### WHAT TO PRODUCE
Reproduce each line of the material below verbatim.

(Page-level text extractions)
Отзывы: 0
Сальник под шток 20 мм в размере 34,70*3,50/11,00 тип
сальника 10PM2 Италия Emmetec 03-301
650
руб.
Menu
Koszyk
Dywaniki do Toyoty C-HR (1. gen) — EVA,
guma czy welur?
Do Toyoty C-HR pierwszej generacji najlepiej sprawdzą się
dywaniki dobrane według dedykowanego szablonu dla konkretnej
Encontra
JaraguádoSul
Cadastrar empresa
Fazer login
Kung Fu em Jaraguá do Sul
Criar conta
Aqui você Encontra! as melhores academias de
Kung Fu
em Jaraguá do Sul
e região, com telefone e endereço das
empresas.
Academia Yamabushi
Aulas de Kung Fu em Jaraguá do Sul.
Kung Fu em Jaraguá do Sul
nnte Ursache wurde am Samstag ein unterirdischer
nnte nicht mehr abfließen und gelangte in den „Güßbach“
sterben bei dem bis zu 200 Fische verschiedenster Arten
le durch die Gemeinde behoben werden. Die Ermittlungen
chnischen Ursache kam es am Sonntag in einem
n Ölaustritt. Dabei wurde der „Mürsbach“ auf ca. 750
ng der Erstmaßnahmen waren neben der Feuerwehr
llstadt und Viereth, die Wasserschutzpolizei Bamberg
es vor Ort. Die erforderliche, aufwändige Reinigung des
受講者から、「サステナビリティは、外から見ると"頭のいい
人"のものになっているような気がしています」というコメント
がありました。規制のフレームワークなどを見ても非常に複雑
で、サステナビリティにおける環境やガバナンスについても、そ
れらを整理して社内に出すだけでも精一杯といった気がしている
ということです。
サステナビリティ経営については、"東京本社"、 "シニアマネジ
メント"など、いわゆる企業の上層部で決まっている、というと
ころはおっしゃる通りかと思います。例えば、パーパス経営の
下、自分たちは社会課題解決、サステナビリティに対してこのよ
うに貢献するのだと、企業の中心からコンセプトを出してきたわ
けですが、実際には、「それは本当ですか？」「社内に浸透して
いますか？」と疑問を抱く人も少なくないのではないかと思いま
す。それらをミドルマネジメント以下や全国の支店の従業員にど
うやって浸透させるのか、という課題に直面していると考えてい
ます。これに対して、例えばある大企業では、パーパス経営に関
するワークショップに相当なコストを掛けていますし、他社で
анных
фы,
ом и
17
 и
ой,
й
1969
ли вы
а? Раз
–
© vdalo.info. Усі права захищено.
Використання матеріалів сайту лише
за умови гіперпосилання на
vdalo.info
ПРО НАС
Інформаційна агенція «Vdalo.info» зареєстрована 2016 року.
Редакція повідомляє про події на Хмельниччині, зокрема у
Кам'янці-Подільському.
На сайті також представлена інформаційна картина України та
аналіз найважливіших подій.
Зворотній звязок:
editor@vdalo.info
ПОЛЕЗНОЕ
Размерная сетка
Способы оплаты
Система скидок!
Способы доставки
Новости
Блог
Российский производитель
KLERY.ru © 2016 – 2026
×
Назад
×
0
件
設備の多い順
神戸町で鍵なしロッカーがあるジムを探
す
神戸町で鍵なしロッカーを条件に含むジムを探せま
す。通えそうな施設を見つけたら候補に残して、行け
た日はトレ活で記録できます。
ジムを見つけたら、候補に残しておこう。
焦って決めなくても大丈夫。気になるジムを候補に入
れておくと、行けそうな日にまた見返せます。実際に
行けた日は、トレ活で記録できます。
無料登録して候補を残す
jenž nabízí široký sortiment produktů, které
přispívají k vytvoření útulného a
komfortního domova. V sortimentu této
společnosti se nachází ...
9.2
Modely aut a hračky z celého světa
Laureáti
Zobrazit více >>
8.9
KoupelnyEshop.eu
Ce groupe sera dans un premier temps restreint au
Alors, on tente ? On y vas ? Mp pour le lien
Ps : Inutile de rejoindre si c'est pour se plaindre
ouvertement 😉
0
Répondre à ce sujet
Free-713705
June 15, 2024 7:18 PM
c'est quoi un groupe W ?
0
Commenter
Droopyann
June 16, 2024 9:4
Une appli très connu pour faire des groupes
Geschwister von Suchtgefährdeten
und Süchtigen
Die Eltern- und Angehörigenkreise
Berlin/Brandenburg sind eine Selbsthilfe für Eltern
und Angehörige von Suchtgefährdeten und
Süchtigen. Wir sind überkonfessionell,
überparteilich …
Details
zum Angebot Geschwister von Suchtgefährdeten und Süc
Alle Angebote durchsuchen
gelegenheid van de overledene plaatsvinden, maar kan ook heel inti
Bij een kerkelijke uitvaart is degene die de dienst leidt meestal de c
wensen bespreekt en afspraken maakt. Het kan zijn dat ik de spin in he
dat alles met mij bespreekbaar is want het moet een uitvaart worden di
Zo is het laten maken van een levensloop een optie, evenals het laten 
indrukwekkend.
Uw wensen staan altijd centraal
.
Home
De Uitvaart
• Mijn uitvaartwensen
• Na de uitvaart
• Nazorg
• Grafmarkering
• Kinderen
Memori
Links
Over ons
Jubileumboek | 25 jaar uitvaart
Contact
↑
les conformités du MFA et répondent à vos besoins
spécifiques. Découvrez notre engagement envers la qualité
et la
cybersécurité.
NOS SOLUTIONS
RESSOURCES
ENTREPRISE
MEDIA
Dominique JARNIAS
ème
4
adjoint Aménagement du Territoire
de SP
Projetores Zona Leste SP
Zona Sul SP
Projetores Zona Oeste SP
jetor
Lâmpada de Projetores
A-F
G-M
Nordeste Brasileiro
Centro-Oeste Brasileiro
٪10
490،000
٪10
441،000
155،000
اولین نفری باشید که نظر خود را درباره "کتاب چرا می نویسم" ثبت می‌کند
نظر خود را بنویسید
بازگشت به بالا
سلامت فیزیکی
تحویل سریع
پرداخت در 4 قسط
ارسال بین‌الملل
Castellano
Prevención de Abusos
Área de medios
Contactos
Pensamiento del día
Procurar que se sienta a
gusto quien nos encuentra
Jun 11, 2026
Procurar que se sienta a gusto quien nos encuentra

### RESPONSE
Отзывы: 0
Сальник под шток 20 мм в размере 34,70*3,50/11,00 тип
сальника 10PM2 Италия Emmetec 03-301
650
руб.
Menu
Koszyk
Dywaniki do Toyoty C-HR (1. gen) — EVA,
guma czy welur?
Do Toyoty C-HR pierwszej generacji najlepiej sprawdzą się
dywaniki dobrane według dedykowanego szablonu dla konkretnej
Encontra
JaraguádoSul
Cadastrar empresa
Fazer login
Kung Fu em Jaraguá do Sul
Criar conta
Aqui você Encontra! as melhores academias de
Kung Fu
em Jaraguá do Sul
e região, com telefone e endereço das
empresas.
Academia Yamabushi
Aulas de Kung Fu em Jaraguá do Sul.
Kung Fu em Jaraguá do Sul
nnte Ursache wurde am Samstag ein unterirdischer
nnte nicht mehr abfließen und gelangte in den „Güßbach“
sterben bei dem bis zu 200 Fische verschiedenster Arten
le durch die Gemeinde behoben werden. Die Ermittlungen
chnischen Ursache kam es am Sonntag in einem
n Ölaustritt. Dabei wurde der „Mürsbach“ auf ca. 750
ng der Erstmaßnahmen waren neben der Feuerwehr
llstadt und Viereth, die Wasserschutzpolizei Bamberg
es vor Ort. Die erforderliche, aufwändige Reinigung des
受講者から、「サステナビリティは、外から見ると"頭のいい
人"のものになっているような気がしています」というコメント
がありました。規制のフレームワークなどを見ても非常に複雑
で、サステナビリティにおける環境やガバナンスについても、そ
れらを整理して社内に出すだけでも精一杯といった気がしている
ということです。
サステナビリティ経営については、"東京本社"、 "シニアマネジ
メント"など、いわゆる企業の上層部で決まっている、というと
ころはおっしゃる通りかと思います。例えば、パーパス経営の
下、自分たちは社会課題解決、サステナビリティに対してこのよ
うに貢献するのだと、企業の中心からコンセプトを出してきたわ
けですが、実際には、「それは本当ですか？」「社内に浸透して
いますか？」と疑問を抱く人も少なくないのではないかと思いま
す。それらをミドルマネジメント以下や全国の支店の従業員にど
うやって浸透させるのか、という課題に直面していると考えてい
ます。これに対して、例えばある大企業では、パーパス経営に関
するワークショップに相当なコストを掛けていますし、他社で
анных
фы,
ом и
17
 и
ой,
й
1969
ли вы
а? Раз
–
© vdalo.info. Усі права захищено.
Використання матеріалів сайту лише
за умови гіперпосилання на
vdalo.info
ПРО НАС
Інформаційна агенція «Vdalo.info» зареєстрована 2016 року.
Редакція повідомляє про події на Хмельниччині, зокрема у
Кам'янці-Подільському.
На сайті також представлена інформаційна картина України та
аналіз найважливіших подій.
Зворотній звязок:
editor@vdalo.info
ПОЛЕЗНОЕ
Размерная сетка
Способы оплаты
Система скидок!
Способы доставки
Новости
Блог
Российский производитель
KLERY.ru © 2016 – 2026
×
Назад
×
0
件
設備の多い順
神戸町で鍵なしロッカーがあるジムを探
す
神戸町で鍵なしロッカーを条件に含むジムを探せま
す。通えそうな施設を見つけたら候補に残して、行け
た日はトレ活で記録できます。
ジムを見つけたら、候補に残しておこう。
焦って決めなくても大丈夫。気になるジムを候補に入
れておくと、行けそうな日にまた見返せます。実際に
行けた日は、トレ活で記録できます。
無料登録して候補を残す
jenž nabízí široký sortiment produktů, které
přispívají k vytvoření útulného a
komfortního domova. V sortimentu této
společnosti se nachází ...
9.2
Modely aut a hračky z celého světa
Laureáti
Zobrazit více >>
8.9
KoupelnyEshop.eu
Ce groupe sera dans un premier temps restreint au
Alors, on tente ? On y vas ? Mp pour le lien
Ps : Inutile de rejoindre si c'est pour se plaindre
ouvertement 😉
0
Répondre à ce sujet
Free-713705
June 15, 2024 7:18 PM
c'est quoi un groupe W ?
0
Commenter
Droopyann
June 16, 2024 9:4
Une appli très connu pour faire des groupes
Geschwister von Suchtgefährdeten
und Süchtigen
Die Eltern- und Angehörigenkreise
Berlin/Brandenburg sind eine Selbsthilfe für Eltern
und Angehörige von Suchtgefährdeten und
Süchtigen. Wir sind überkonfessionell,
überparteilich …
Details
zum Angebot Geschwister von Suchtgefährdeten und Süc
Alle Angebote durchsuchen
gelegenheid van de overledene plaatsvinden, maar kan ook heel inti
Bij een kerkelijke uitvaart is degene die de dienst leidt meestal de c
wensen bespreekt en afspraken maakt. Het kan zijn dat ik de spin in he
dat alles met mij bespreekbaar is want het moet een uitvaart worden di
Zo is het laten maken van een levensloop een optie, evenals het laten 
indrukwekkend.
Uw wensen staan altijd centraal
.
Home
De Uitvaart
• Mijn uitvaartwensen
• Na de uitvaart
• Nazorg
• Grafmarkering
• Kinderen
Memori
Links
Over ons
Jubileumboek | 25 jaar uitvaart
Contact
↑
les conformités du MFA et répondent à vos besoins
spécifiques. Découvrez notre engagement envers la qualité
et la
cybersécurité.
NOS SOLUTIONS
RESSOURCES
ENTREPRISE
MEDIA
Dominique JARNIAS
ème
4
adjoint Aménagement du Territoire
de SP
Projetores Zona Leste SP
Zona Sul SP
Projetores Zona Oeste SP
jetor
Lâmpada de Projetores
A-F
G-M
Nordeste Brasileiro
Centro-Oeste Brasileiro
٪10
490،000
٪10
441،000
155،000
اولین نفری باشید که نظر خود را درباره "کتاب چرا می نویسم" ثبت می‌کند
نظر خود را بنویسید
بازگشت به بالا
سلامت فیزیکی
تحویل سریع
پرداخت در 4 قسط
ارسال بین‌الملل
Castellano
Prevención de Abusos
Área de medios
Contactos
Pensamiento del día
Procurar que se sienta a
gusto quien nos encuentra
Jun 11, 2026
Procurar que se sienta a gusto quien nos encuentra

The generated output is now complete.